## Stored data entries
Content starts

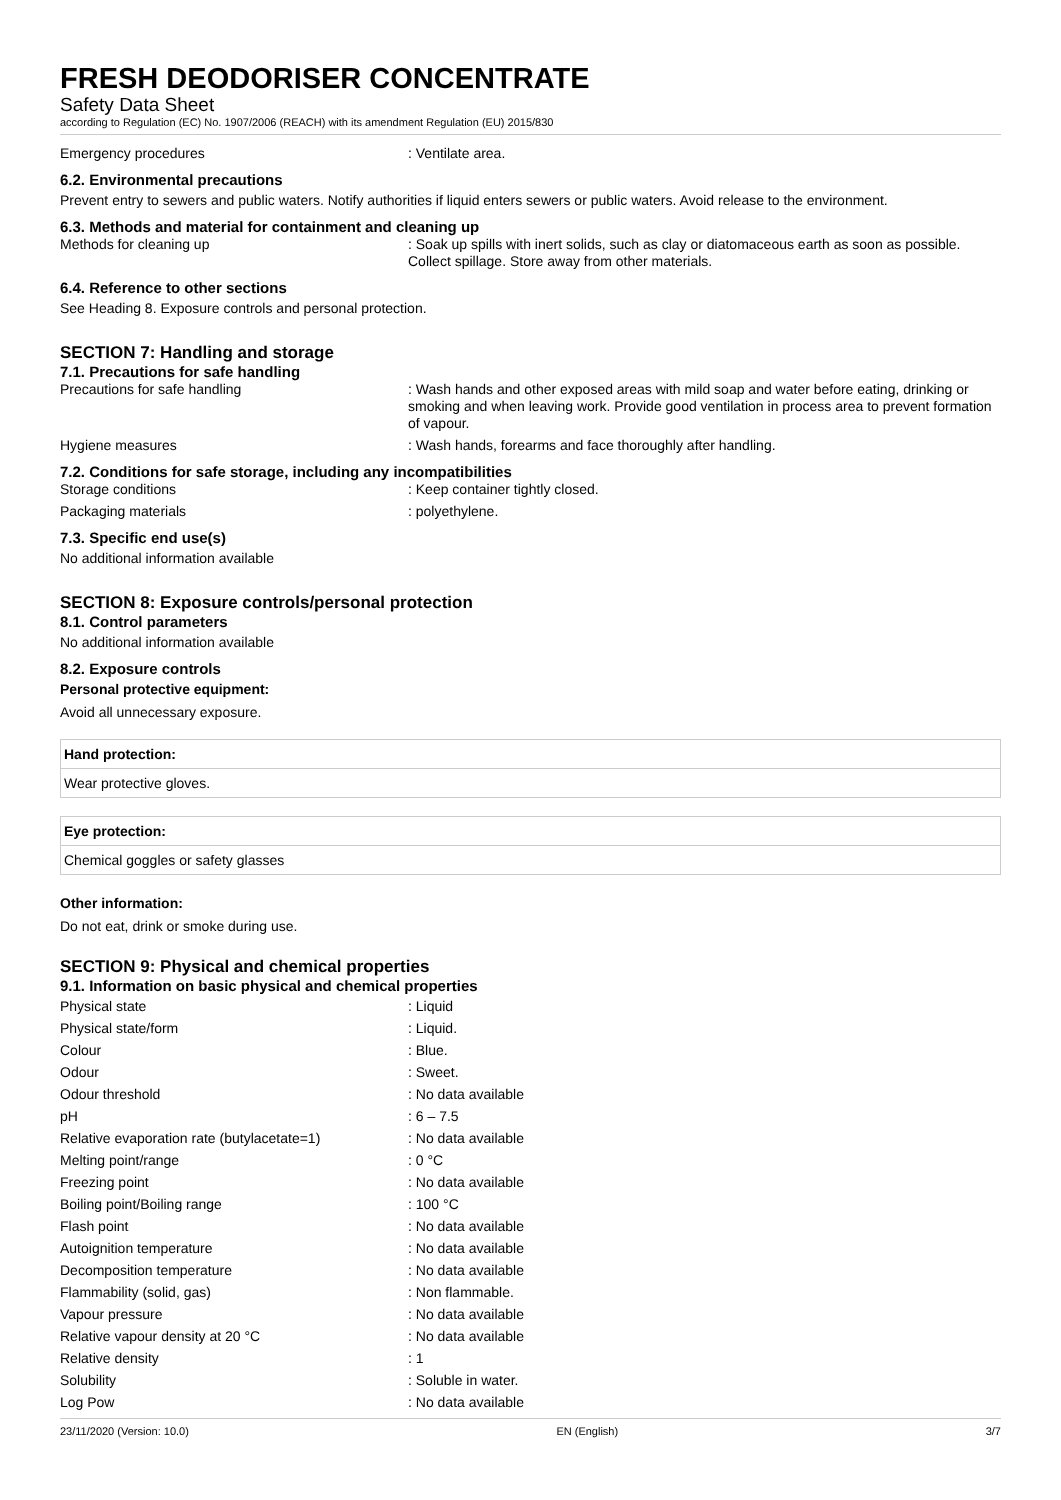FRESH DEODORISER CONCENTRATE
Safety Data Sheet
according to Regulation (EC) No. 1907/2006 (REACH) with its amendment Regulation (EU) 2015/830
Emergency procedures : Ventilate area.
6.2. Environmental precautions
Prevent entry to sewers and public waters. Notify authorities if liquid enters sewers or public waters. Avoid release to the environment.
6.3. Methods and material for containment and cleaning up
Methods for cleaning up : Soak up spills with inert solids, such as clay or diatomaceous earth as soon as possible. Collect spillage. Store away from other materials.
6.4. Reference to other sections
See Heading 8. Exposure controls and personal protection.
SECTION 7: Handling and storage
7.1. Precautions for safe handling
Precautions for safe handling : Wash hands and other exposed areas with mild soap and water before eating, drinking or smoking and when leaving work. Provide good ventilation in process area to prevent formation of vapour.
Hygiene measures : Wash hands, forearms and face thoroughly after handling.
7.2. Conditions for safe storage, including any incompatibilities
Storage conditions : Keep container tightly closed.
Packaging materials : polyethylene.
7.3. Specific end use(s)
No additional information available
SECTION 8: Exposure controls/personal protection
8.1. Control parameters
No additional information available
8.2. Exposure controls
Personal protective equipment:
Avoid all unnecessary exposure.
Hand protection:
Wear protective gloves.
Eye protection:
Chemical goggles or safety glasses
Other information:
Do not eat, drink or smoke during use.
SECTION 9: Physical and chemical properties
9.1. Information on basic physical and chemical properties
| Physical state | : Liquid |
| Physical state/form | : Liquid. |
| Colour | : Blue. |
| Odour | : Sweet. |
| Odour threshold | : No data available |
| pH | : 6 – 7.5 |
| Relative evaporation rate (butylacetate=1) | : No data available |
| Melting point/range | : 0 °C |
| Freezing point | : No data available |
| Boiling point/Boiling range | : 100 °C |
| Flash point | : No data available |
| Autoignition temperature | : No data available |
| Decomposition temperature | : No data available |
| Flammability (solid, gas) | : Non flammable. |
| Vapour pressure | : No data available |
| Relative vapour density at 20 °C | : No data available |
| Relative density | : 1 |
| Solubility | : Soluble in water. |
| Log Pow | : No data available |
23/11/2020 (Version: 10.0) EN (English) 3/7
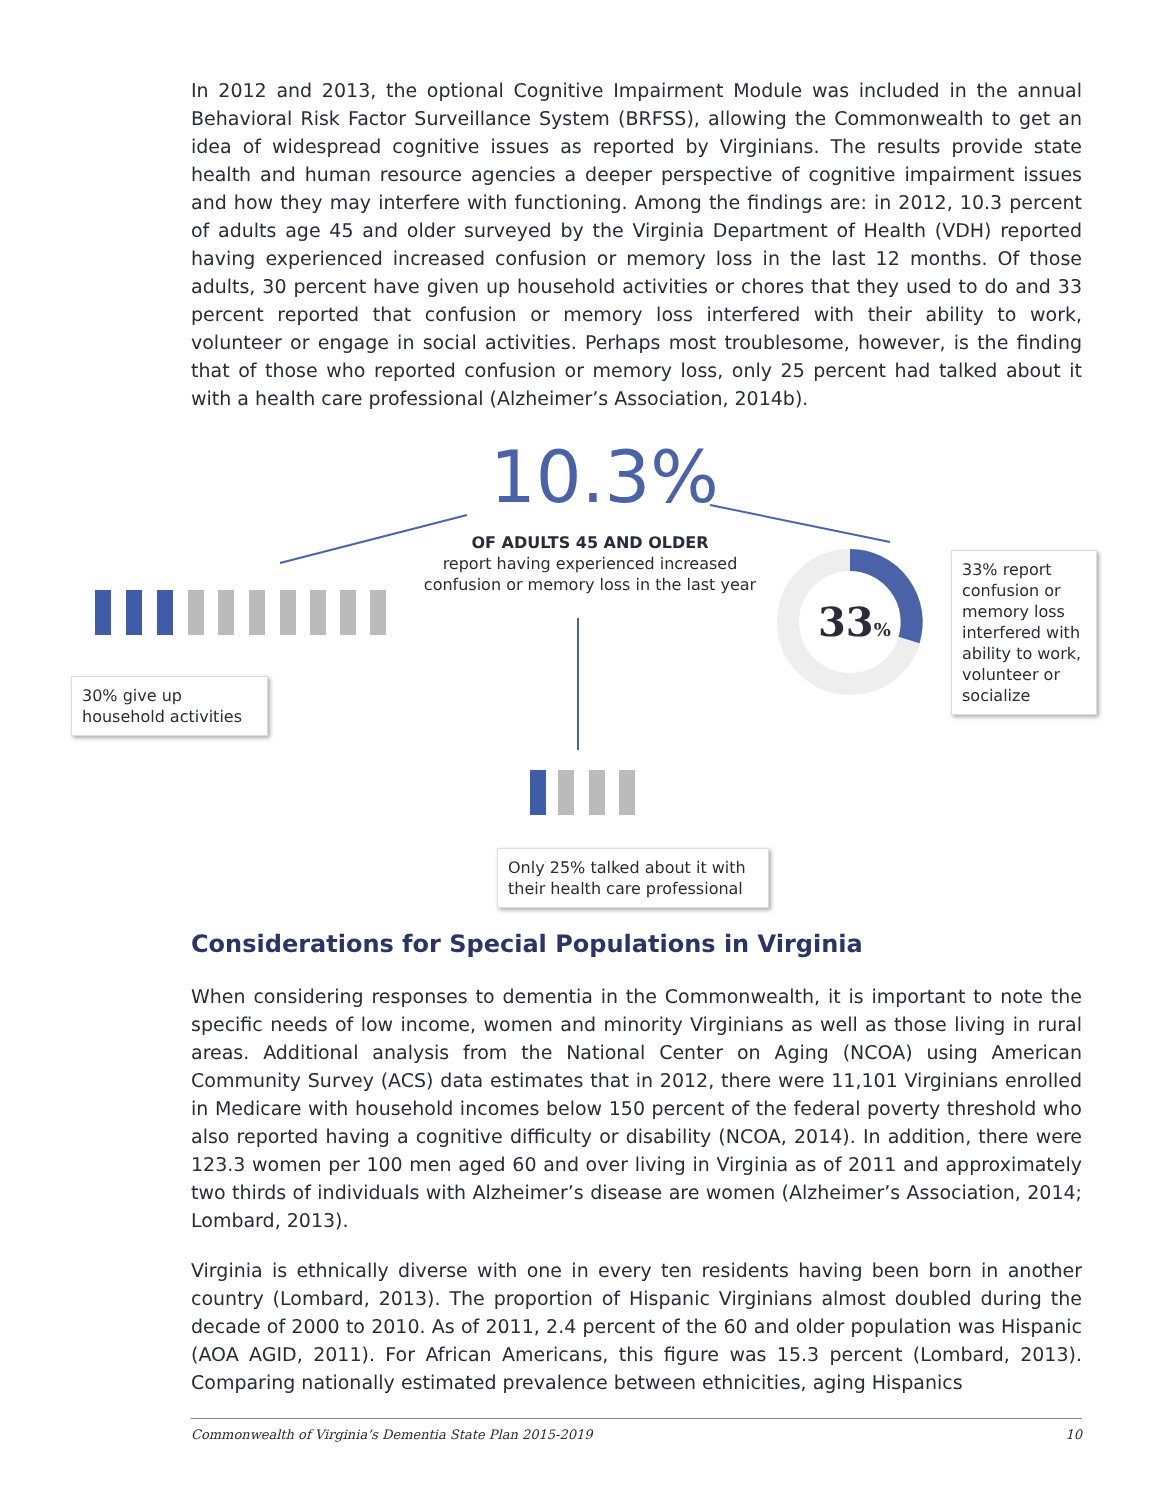In 2012 and 2013, the optional Cognitive Impairment Module was included in the annual Behavioral Risk Factor Surveillance System (BRFSS), allowing the Commonwealth to get an idea of widespread cognitive issues as reported by Virginians. The results provide state health and human resource agencies a deeper perspective of cognitive impairment issues and how they may interfere with functioning. Among the findings are: in 2012, 10.3 percent of adults age 45 and older surveyed by the Virginia Department of Health (VDH) reported having experienced increased confusion or memory loss in the last 12 months. Of those adults, 30 percent have given up household activities or chores that they used to do and 33 percent reported that confusion or memory loss interfered with their ability to work, volunteer or engage in social activities. Perhaps most troublesome, however, is the finding that of those who reported confusion or memory loss, only 25 percent had talked about it with a health care professional (Alzheimer’s Association, 2014b).
10.3%
OF ADULTS 45 AND OLDER
report having experienced increased confusion or memory loss in the last year
33%
33% report confusion or memory loss interfered with ability to work, volunteer or socialize
30% give up household activities
Only 25% talked about it with their health care professional
Considerations for Special Populations in Virginia
When considering responses to dementia in the Commonwealth, it is important to note the specific needs of low income, women and minority Virginians as well as those living in rural areas. Additional analysis from the National Center on Aging (NCOA) using American Community Survey (ACS) data estimates that in 2012, there were 11,101 Virginians enrolled in Medicare with household incomes below 150 percent of the federal poverty threshold who also reported having a cognitive difficulty or disability (NCOA, 2014). In addition, there were 123.3 women per 100 men aged 60 and over living in Virginia as of 2011 and approximately two thirds of individuals with Alzheimer’s disease are women (Alzheimer’s Association, 2014; Lombard, 2013).
Virginia is ethnically diverse with one in every ten residents having been born in another country (Lombard, 2013). The proportion of Hispanic Virginians almost doubled during the decade of 2000 to 2010. As of 2011, 2.4 percent of the 60 and older population was Hispanic (AOA AGID, 2011). For African Americans, this figure was 15.3 percent (Lombard, 2013). Comparing nationally estimated prevalence between ethnicities, aging Hispanics
Commonwealth of Virginia’s Dementia State Plan 2015-2019 10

Content ends

Answer with a single number: the count of lines in the entries that hold the word "areas".

## Final answer
2